Thursday, April 30, 2015

The Banality of Evil in "Her"

41KzvDb9htLHarriet Lane's first novel, "Alys, Always," was a heart knocking psychological thriller that I read in one afternoon.
Imagine how pleased I was to see that Ms. Lane had quickly followed up on her early success. The minute my obligatory reviews for the radio program and for Library Journal were completed for this month I sat back expecting to be blown away once again. Alas, it was not to be.

"Her" requires a bit more investment in time.  Lane brilliantly writes about the frustrations of Emma, a London career woman who has forfeited the good life for domestic tranquility, two kids and a less successful husband. Lane perfectly describes the dichotomy between a mother's pleasure at the touch of her baby's skin and her rising anxiety level when that same baby is screeching at high pitched decibels for the unknown. I doubt that there's any mother reading this who won't empathize with the harried Emma as she pushes the infant in the unwieldy pram while trying to keep her eyes on the toddler with his trike. Danger can come from anywhere, at any minute.

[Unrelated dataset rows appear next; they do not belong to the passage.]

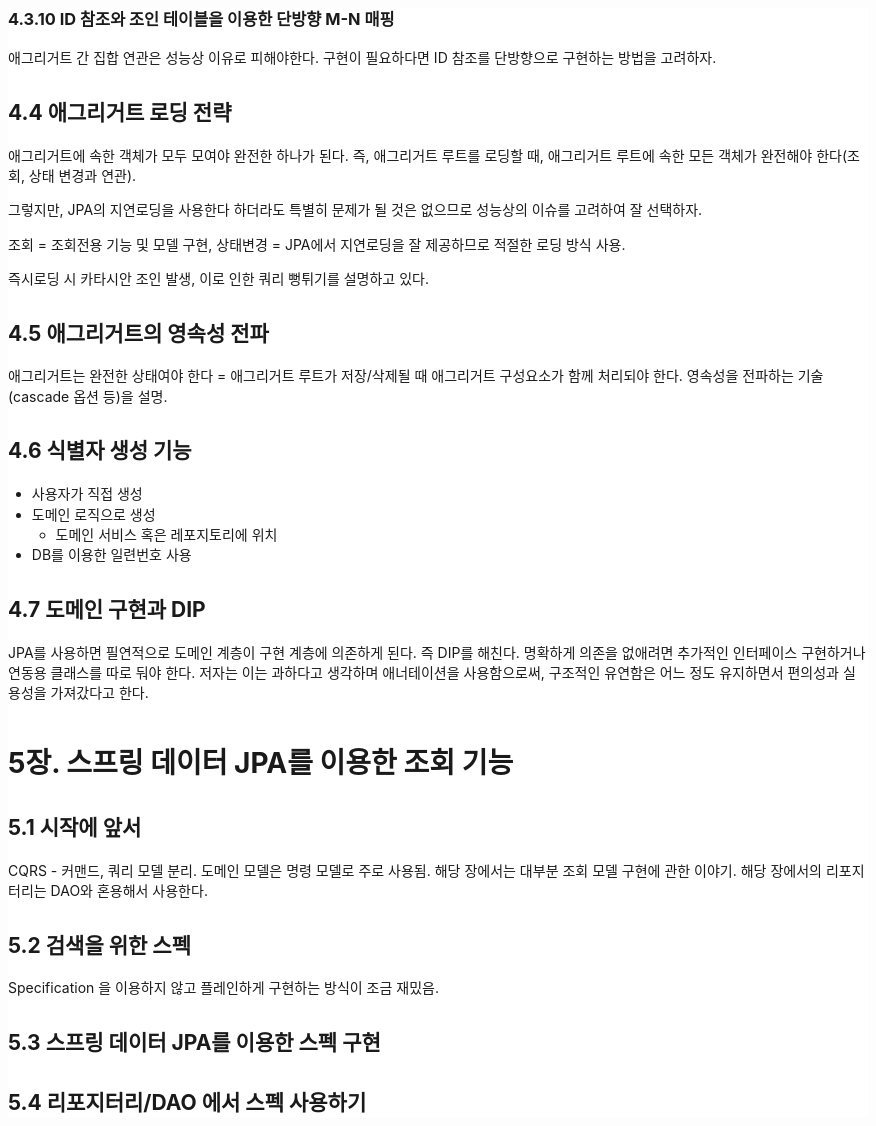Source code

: ### 4.3.10 ID 참조와 조인 테이블을 이용한 단방향 M-N 매핑

애그리거트 간 집합 연관은 성능상 이유로 피해야한다.
구현이 필요하다면 ID 참조를 단방향으로 구현하는 방법을 고려하자.

## 4.4 애그리거트 로딩 전략

애그리거트에 속한 객체가 모두 모여야 완전한 하나가 된다. 즉, 애그리거트 루트를 로딩할 때, 애그리거트 루트에 속한 모든 객체가 완전해야 한다(조회, 상태 변경과 연관).

그렇지만, JPA의 지연로딩을 사용한다 하더라도 특별히 문제가 될 것은 없으므로 성능상의 이슈를 고려하여 잘 선택하자.

조회 = 조회전용 기능 및 모델 구현, 상태변경 = JPA에서 지연로딩을 잘 제공하므로 적절한 로딩 방식 사용.

즉시로딩 시 카타시안 조인 발생, 이로 인한 쿼리 뻥튀기를 설명하고 있다.

## 4.5 애그리거트의 영속성 전파

애그리거트는 완전한 상태여야 한다 = 애그리거트 루트가 저장/삭제될 때 애그리거트 구성요소가 함께 처리되야 한다. 영속성을 전파하는 기술(cascade 옵션 등)을 설명.

## 4.6 식별자 생성 기능

- 사용자가 직접 생성
- 도메인 로직으로 생성
    - 도메인 서비스 혹은 레포지토리에 위치
- DB를 이용한 일련번호 사용

## 4.7 도메인 구현과 DIP

JPA를 사용하면 필연적으로 도메인 계층이 구현 계층에 의존하게 된다. 즉 DIP를 해친다.
명확하게 의존을 없애려면 추가적인 인터페이스 구현하거나 연동용 클래스를 따로 둬야 한다.
저자는 이는 과하다고 생각하며 애너테이션을 사용함으로써, 구조적인 유연함은 어느 정도 유지하면서 편의성과 실용성을 가져갔다고 한다.

# 5장. 스프링 데이터 JPA를 이용한 조회 기능

## 5.1 시작에 앞서

CQRS - 커맨드, 쿼리 모델 분리.
도메인 모델은 명령 모델로 주로 사용됨.
해당 장에서는 대부분 조회 모델 구현에 관한 이야기.
해당 장에서의 리포지터리는 DAO와 혼용해서 사용한다.

## 5.2 검색을 위한 스펙

Specification 을 이용하지 않고 플레인하게 구현하는 방식이 조금 재밌음.

## 5.3 스프링 데이터 JPA를 이용한 스펙 구현

## 5.4 리포지터리/DAO 에서 스펙 사용하기

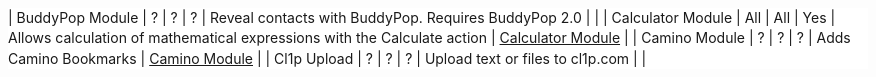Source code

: | BuddyPop Module                  | ?                                         | ?                                               | ?                                                   | Reveal contacts with BuddyPop. Requires BuddyPop 2.0                                                                                                                                                                                                                                                                                                                                                                                                                                                                                                                                                                                                                                                                                                                                                                                                                                                                                                                                                                                                                                                                                                                                                           |                                                                                                       |
| Calculator Module                | All                                       | All                                             | Yes                                                 | Allows calculation of mathematical expressions with the Calculate action                                                                                                                                                                                                                                                                                                                                                                                                                                                                                                                                                                                                                                                                                                                                                                                                                                                                                                                                                                                                                                                                                                                                       | [Calculator Module](https://docs.qsapp.com/documentation/Calculator\_Module)                                                              |
| Camino Module                    | ?                                         | ?                                               | ?                                                   | Adds Camino Bookmarks                                                                                                                                                                                                                                                                                                                                                                                                                                                                                                                                                                                                                                                                                                                                                                                                                                                                                                                                                                                                                                                                                                                                                                                          | [Camino Module](https://docs.qsapp.com/documentation/Camino\_Module)                                                                      |
| Cl1p Upload                      | ?                                         | ?                                               | ?                                                   | Upload text or files to cl1p.com                                                                                                                                                                                                                                                                                                                                                                                                                                                                                                                                                                                                                                                                                                                                                                                                                                                                                                                                                                                                                                                                                                                                                                               |                                                                                                       |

But whenever Emma seems to be at the end of her rope, Nina is there with the lifeline. How is it that this neighbor, professional artist, svelte, polished, put-together Nina, becomes Johnny on the spot? She "finds" Emma's lost wallet, she "discovers" the missing toddler Christopher on her front steps, she slowly insinuates herself into Emma and husband Ben's lives until she is almost indispensable, even offering ten days away from the madding crowd at her family's summer home in France. Why her?

And therein lies the problem with this entertaining but hardly heart knocking psychological thriller. It simply takes too long to ratchet up the tension. Every other chapter is a repeat of the one prior, so that Emma tells her version of an incident and then Nina offers the same tale from her perspective. But the differences are just too nuanced and the risk of boring the reader is simply too great.

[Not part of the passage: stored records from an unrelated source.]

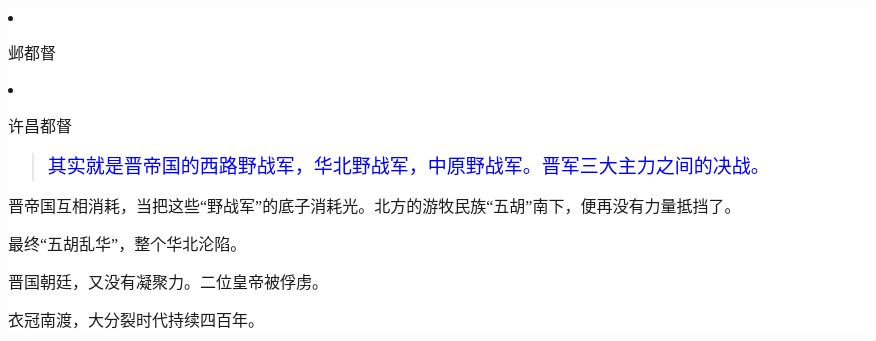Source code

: </p>
</li>
<li>
<p style="line-height:150%;">
<span style="font-size:16px;line-height:150%;font-family:楷体_GB2312;">
            邺都督
           </span>
</p>
</li>
<li>
<p style="line-height:150%;">
<span style="font-size:16px;line-height:150%;font-family:楷体_GB2312;">
            许昌都督
           </span>
</p>
</li>
</ul>
<p style="line-height:150%;">
<span style="font-size:16px;line-height:150%;font-family:楷体_GB2312;">
</span>
</p>
<blockquote>
<p style="line-height:150%;">
<span style="font-size:19px;line-height:150%;font-family:楷体_GB2312;color:blue;">
           其实就是晋帝国的西路野战军，华北野战军，中原野战军。晋军三大主力之间的决战。
          </span>
</p>
</blockquote>
<p style="line-height:150%;">
<span style="font-size:16px;line-height:150%;font-family:楷体_GB2312;">
</span>
</p>
<p style="line-height:150%;">
<span style="font-size:16px;line-height:150%;font-family:楷体_GB2312;">
</span>
</p>
<p style="line-height:150%;">
<span style="font-size:16px;line-height:150%;font-family:楷体_GB2312;">
          晋帝国互相消耗，当把这些“野战军”的底子消耗光。北方的游牧民族“五胡”南下，便再没有力量抵挡了。
         </span>
</p>
<p style="line-height:150%;">
<span style="font-size:16px;line-height:150%;font-family:楷体_GB2312;">
</span>
</p>
<p style="line-height:150%;">
<span style="font-size:16px;line-height:150%;font-family:楷体_GB2312;">
          最终“五胡乱华”，整个华北沦陷。
         </span>
</p>
<p style="line-height:150%;">
<span style="font-size:16px;line-height:150%;font-family:楷体_GB2312;">
          晋国朝廷，又没有凝聚力。二位皇帝被俘虏。
         </span>
</p>
<p style="line-height:150%;">
<span style="font-size:16px;line-height:150%;font-family:楷体_GB2312;">
</span>
</p>
<p style="line-height:150%;">
<span style="font-size:16px;line-height:150%;font-family:楷体_GB2312;">
          衣冠南渡，大分裂时代持续四百年。
         </span>
</p>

Revenge has historically been the motivation for some horrific acts of violence yet often it is the minor injury we commit, without even being aware, that settles in a twisted person's psyche and percolates for years. How can we defend ourselves, apologize for, or even acknowledge our offense if we are oblivious to it? Perhaps that's the banality of evil that Harriet Lane would like us to think about. Have you read this novel? What did you think? Agree? Disagree? Let's talk.